Please note that SR and GR are topics that can be discussed without reference to the universe as a whole, but if you're looking to understand things like dcbobo's question - in the context of the real universe - you may find better answers more quickly by posting to the General Astronomy & Cosmology section ... it's like the universe is 'more' than 'just GR' :bugeye:
 
  • #34
When look at the cosmos we don't see how things are, but only how things were in the past, in fact, a collage of how things were at many different times, like a superposition of many concentrical spherical photos from different times each showing only some objects (each photo being older the further away we see).
To deal with this (with the issue of the finite speed of light in general), sometimes I find useful the following analogy:

Remember the middle ages, when phones and tv's did not exist and the faster men could travel was by horse. The king is in his castle, an attack to the south of his country breaks-in, and a messenger leaves by horse to tell the terrible news to the king, but it's a 3 day journey. The king sits comfortably enjoying life in his castle, unaware that his kingdom has been attacked. For him, no attack has happened at all. The way he perceives the world is not what the world really is at that moment.

You can refine the analogy by realising that different types of signals could travel at different speeds. If attack was not too far, maybe they could immediately see a smoke column, but didn't know if it would be an attack or just an accidental fire. Other news might arrive by a messenger pigeon quite quickly, others at horse speed, or walking speed etc.
In any case there was a time lag between events "really happening" and "knowing about them", and the information or image available at any moment was a mix of data from different times.
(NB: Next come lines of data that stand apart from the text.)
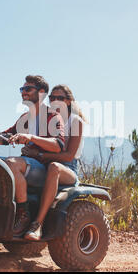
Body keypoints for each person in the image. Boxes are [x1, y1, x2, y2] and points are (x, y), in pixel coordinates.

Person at [0, 75, 66, 236]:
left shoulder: (52, 116)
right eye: (22, 89)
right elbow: (3, 139)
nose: (23, 92)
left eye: (28, 89)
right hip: (28, 164)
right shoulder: (25, 119)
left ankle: (23, 213)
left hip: (43, 167)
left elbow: (58, 146)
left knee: (11, 163)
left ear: (42, 92)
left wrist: (30, 137)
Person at [21, 84, 86, 241]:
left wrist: (40, 154)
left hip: (67, 169)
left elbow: (69, 156)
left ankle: (38, 224)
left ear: (69, 102)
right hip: (44, 163)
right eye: (52, 98)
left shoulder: (75, 121)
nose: (55, 101)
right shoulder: (48, 120)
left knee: (54, 167)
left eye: (60, 98)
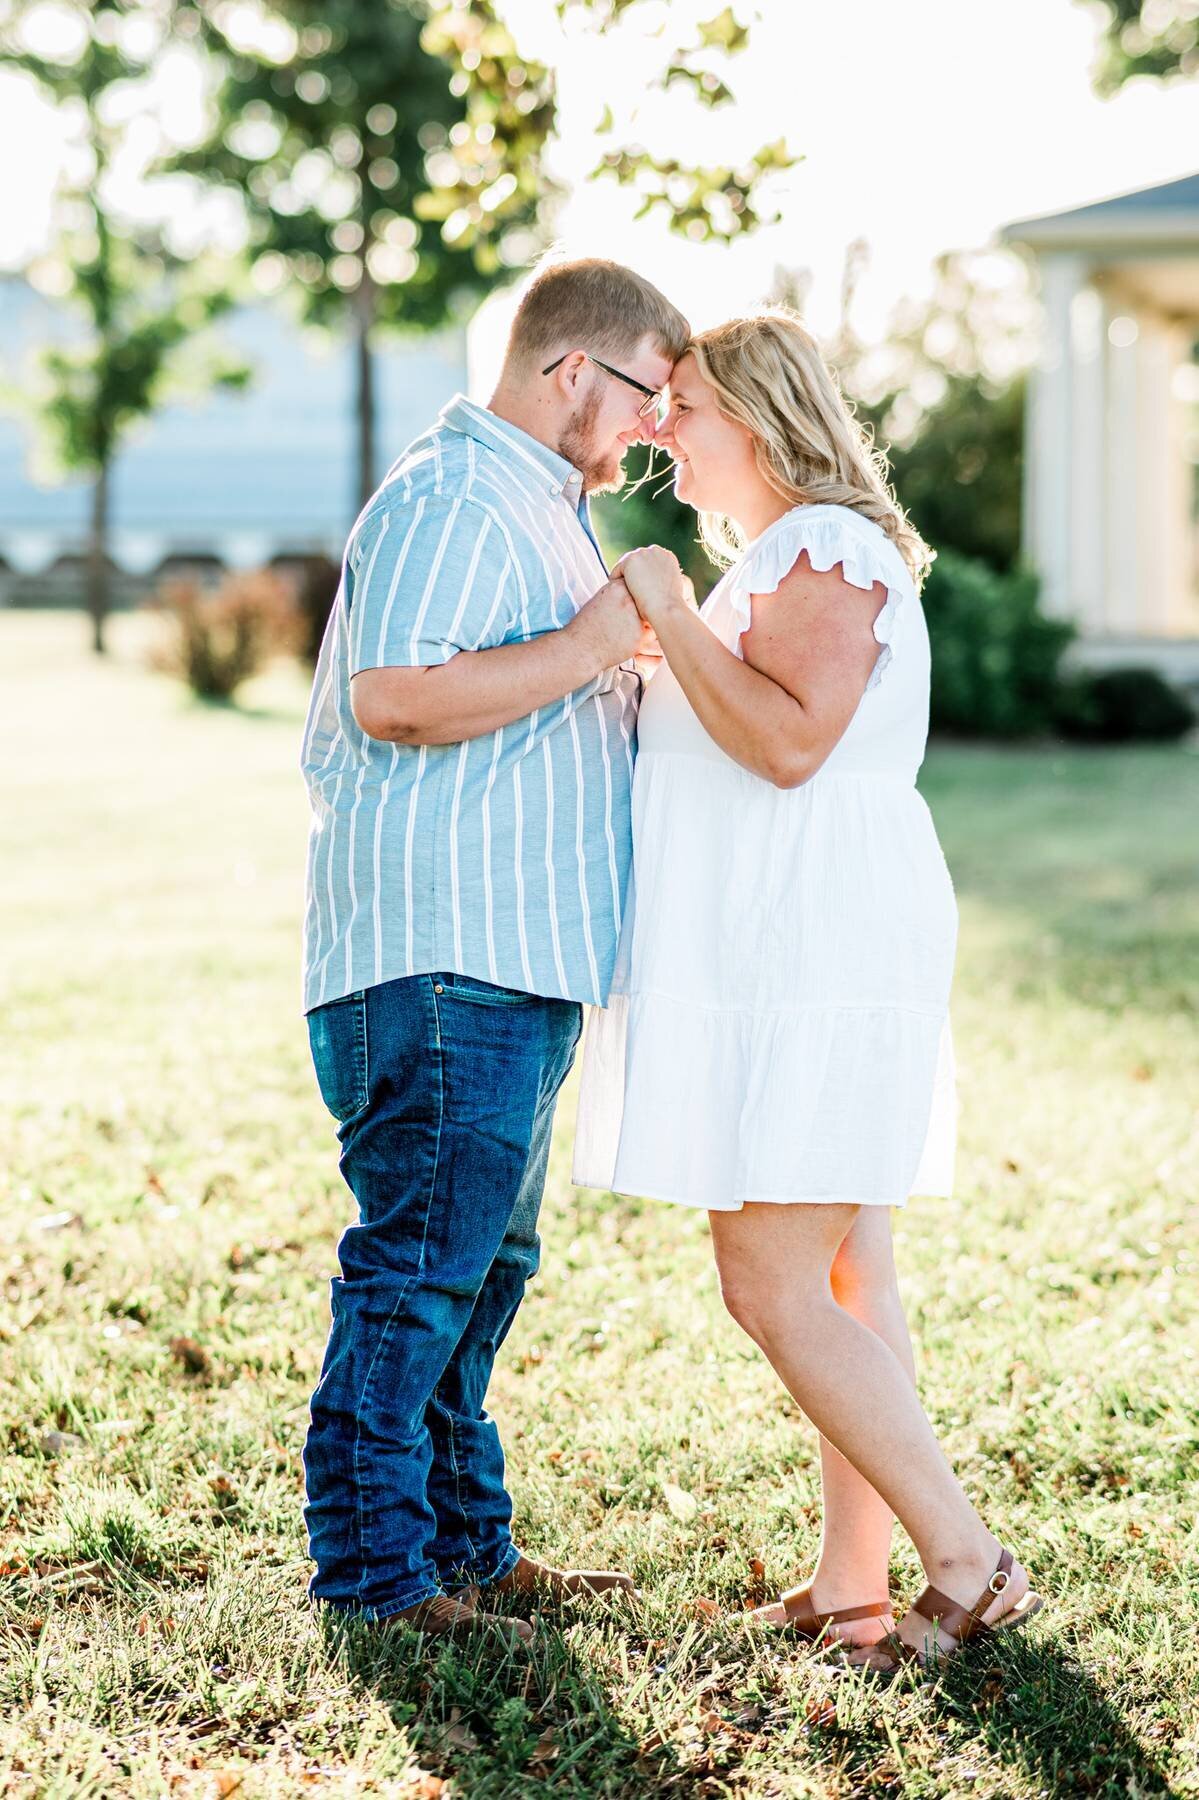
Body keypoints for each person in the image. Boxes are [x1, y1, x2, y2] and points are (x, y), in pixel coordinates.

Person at [573, 310, 1044, 1673]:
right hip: (789, 945)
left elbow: (790, 745)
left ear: (768, 422)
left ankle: (965, 1556)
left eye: (688, 407)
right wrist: (671, 646)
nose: (661, 428)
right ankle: (853, 1582)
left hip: (820, 954)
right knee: (848, 1266)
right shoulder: (780, 561)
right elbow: (746, 718)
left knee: (771, 1278)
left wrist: (659, 603)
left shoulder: (825, 544)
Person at [299, 257, 689, 1643]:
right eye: (648, 387)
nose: (657, 424)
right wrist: (594, 644)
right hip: (443, 956)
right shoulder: (455, 494)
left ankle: (470, 1546)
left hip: (512, 960)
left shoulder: (538, 506)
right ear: (572, 370)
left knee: (479, 1271)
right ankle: (376, 1578)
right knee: (419, 1271)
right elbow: (395, 696)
So what happens with our perception of the universe should not be so puzzling at all for us humans, who have had to deal with limited information speeds for most of our history.
 

1. How do we study space?

Scientists study space through various methods such as telescopes, satellites, and probes. They also use computer simulations and mathematical models to understand the behavior of objects in space.

2. What is the purpose of studying space?
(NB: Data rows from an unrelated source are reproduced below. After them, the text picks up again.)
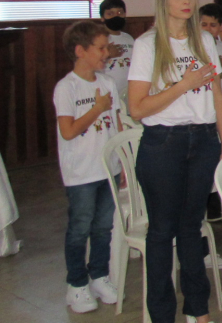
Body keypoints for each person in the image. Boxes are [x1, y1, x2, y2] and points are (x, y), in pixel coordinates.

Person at [129, 0, 222, 323]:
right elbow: (137, 108)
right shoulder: (147, 44)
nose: (186, 1)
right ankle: (161, 313)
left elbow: (217, 93)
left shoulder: (204, 40)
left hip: (202, 140)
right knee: (161, 231)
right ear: (164, 0)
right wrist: (183, 85)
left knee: (192, 226)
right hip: (164, 144)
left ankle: (198, 309)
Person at [54, 21, 123, 313]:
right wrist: (96, 109)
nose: (106, 53)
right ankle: (77, 284)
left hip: (108, 169)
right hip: (81, 173)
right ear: (80, 51)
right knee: (79, 229)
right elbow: (68, 131)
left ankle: (99, 275)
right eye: (101, 47)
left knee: (103, 227)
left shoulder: (107, 83)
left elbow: (117, 126)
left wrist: (122, 164)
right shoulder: (66, 87)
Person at [99, 0, 134, 97]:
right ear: (102, 17)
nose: (116, 16)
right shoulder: (98, 39)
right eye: (110, 14)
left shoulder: (129, 38)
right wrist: (107, 54)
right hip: (106, 92)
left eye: (120, 13)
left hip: (128, 92)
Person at [199, 4, 222, 97]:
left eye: (213, 25)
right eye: (204, 25)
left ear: (221, 27)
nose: (208, 29)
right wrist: (218, 65)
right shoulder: (195, 48)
The purpose of studying space is to gain a better understanding of our universe and its origins. It also helps us to develop new technologies and innovations, and to potentially find habitable planets outside of our own.

3. How do we measure distances in space?

Scientists use a unit called a light-year to measure distances in space. One light-year is the distance that light travels in one year, which is approximately 9.5 trillion kilometers.

4. How do we know what objects in space look like?

Scientists use various methods to gather information about objects in space, such as taking images with telescopes or using spectroscopy to analyze the light emitted by objects. They also use computer models and simulations to create visual representations of objects in space.

5. How has our understanding of space changed over time?

Our understanding of space has greatly evolved over time, thanks to advancements in technology and scientific discoveries. For example, we now know that the universe is expanding and that there are other galaxies besides our own. We have also discovered new planets and moons, and have a better understanding of the origins of our solar system.